◆ Records from a data source ◆
==================================================
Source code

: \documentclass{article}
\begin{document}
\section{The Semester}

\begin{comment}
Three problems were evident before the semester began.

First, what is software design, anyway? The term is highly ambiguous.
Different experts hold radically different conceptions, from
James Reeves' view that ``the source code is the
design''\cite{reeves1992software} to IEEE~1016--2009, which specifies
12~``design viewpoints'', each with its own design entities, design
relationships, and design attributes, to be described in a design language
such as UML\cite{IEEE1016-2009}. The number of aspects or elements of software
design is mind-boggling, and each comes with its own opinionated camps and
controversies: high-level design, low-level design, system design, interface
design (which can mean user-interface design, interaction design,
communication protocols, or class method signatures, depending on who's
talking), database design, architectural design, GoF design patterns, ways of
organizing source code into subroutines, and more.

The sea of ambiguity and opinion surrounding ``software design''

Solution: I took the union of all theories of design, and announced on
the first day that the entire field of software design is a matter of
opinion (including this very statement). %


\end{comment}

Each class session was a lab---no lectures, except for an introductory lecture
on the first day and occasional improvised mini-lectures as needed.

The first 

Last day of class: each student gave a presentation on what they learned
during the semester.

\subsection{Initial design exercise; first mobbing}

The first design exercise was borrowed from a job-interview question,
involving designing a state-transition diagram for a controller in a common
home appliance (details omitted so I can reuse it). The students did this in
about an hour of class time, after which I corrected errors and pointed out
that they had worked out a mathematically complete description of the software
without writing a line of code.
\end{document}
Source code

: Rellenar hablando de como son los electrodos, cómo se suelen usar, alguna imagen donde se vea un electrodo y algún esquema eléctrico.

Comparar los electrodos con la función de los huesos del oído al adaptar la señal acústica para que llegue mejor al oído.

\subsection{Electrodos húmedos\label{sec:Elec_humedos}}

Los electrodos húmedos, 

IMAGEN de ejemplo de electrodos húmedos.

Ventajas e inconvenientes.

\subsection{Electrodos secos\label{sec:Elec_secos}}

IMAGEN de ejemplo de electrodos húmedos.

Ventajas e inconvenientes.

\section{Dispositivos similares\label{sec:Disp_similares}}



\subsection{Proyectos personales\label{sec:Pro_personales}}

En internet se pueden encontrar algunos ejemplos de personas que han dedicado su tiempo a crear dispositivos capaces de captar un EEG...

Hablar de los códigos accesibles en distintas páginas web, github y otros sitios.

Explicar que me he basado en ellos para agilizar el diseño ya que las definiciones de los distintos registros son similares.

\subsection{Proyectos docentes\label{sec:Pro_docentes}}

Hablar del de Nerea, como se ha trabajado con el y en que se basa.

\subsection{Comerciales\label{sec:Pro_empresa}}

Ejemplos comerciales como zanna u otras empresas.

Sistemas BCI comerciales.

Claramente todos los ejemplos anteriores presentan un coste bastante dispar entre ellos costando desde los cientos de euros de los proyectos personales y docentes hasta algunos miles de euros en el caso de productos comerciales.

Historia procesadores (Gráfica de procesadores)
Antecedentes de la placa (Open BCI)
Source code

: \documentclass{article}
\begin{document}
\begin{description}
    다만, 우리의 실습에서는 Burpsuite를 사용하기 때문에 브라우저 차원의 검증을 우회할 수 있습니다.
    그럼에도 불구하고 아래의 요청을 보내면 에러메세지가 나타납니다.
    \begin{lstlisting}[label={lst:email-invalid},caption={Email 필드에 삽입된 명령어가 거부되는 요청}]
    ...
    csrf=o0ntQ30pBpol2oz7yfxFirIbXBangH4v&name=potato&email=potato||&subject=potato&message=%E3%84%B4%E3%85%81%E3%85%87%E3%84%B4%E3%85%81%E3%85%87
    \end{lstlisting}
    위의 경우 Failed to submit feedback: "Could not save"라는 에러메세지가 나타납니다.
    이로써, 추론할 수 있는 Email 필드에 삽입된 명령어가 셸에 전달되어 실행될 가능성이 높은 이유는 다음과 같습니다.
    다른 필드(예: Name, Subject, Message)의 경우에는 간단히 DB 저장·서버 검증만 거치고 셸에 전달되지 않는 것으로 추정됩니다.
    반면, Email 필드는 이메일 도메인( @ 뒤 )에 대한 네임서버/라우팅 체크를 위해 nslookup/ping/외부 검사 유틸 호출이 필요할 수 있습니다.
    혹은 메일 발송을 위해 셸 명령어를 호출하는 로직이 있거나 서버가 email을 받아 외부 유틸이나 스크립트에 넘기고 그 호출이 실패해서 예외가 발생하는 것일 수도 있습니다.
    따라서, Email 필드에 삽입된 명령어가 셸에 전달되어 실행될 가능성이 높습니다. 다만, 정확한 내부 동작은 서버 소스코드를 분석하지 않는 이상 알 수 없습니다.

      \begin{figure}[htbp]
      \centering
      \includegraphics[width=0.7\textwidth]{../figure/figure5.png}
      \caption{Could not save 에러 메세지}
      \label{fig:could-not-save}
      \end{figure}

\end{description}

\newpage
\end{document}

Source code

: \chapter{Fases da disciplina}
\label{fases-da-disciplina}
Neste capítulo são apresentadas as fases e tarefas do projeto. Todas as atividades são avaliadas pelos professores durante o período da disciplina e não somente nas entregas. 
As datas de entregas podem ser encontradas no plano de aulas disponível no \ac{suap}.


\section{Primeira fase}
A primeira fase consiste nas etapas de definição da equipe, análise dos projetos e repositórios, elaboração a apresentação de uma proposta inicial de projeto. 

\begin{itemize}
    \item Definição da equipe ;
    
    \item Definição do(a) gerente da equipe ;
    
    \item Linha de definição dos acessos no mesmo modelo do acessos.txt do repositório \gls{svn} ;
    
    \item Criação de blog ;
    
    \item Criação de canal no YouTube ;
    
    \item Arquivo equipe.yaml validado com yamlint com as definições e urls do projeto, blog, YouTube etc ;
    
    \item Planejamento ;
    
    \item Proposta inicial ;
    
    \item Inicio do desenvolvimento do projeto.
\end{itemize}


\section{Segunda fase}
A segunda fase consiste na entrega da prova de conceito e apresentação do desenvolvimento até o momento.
==================================================
Look through the records and copy every line that has the word "exercise".

◆ Answer to the problem ◆
\subsection{Initial design exercise; first mobbing}
The first design exercise was borrowed from a job-interview question,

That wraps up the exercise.